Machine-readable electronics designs
____

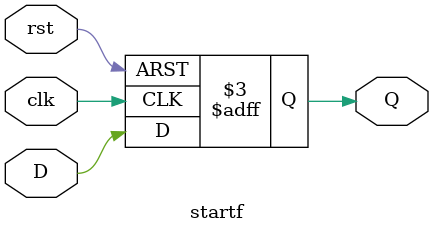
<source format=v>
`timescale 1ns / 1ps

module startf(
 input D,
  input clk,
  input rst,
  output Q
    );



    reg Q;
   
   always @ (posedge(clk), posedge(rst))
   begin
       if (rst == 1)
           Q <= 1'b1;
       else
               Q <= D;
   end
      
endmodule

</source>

____

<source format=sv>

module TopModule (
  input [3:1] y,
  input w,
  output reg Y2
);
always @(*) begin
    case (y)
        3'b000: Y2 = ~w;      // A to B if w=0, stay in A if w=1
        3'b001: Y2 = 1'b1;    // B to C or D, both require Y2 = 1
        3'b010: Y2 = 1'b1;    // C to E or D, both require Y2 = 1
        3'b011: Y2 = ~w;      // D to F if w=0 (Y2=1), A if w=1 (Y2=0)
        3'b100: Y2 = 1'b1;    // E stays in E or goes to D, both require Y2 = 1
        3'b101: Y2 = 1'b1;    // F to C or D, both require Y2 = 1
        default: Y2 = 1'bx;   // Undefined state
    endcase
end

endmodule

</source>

____

Only lines that hold the string "source" belong in the answer, so copy every one of them from the records.

TASK ANSWER:
<source format=v>
</source>
<source format=sv>
</source>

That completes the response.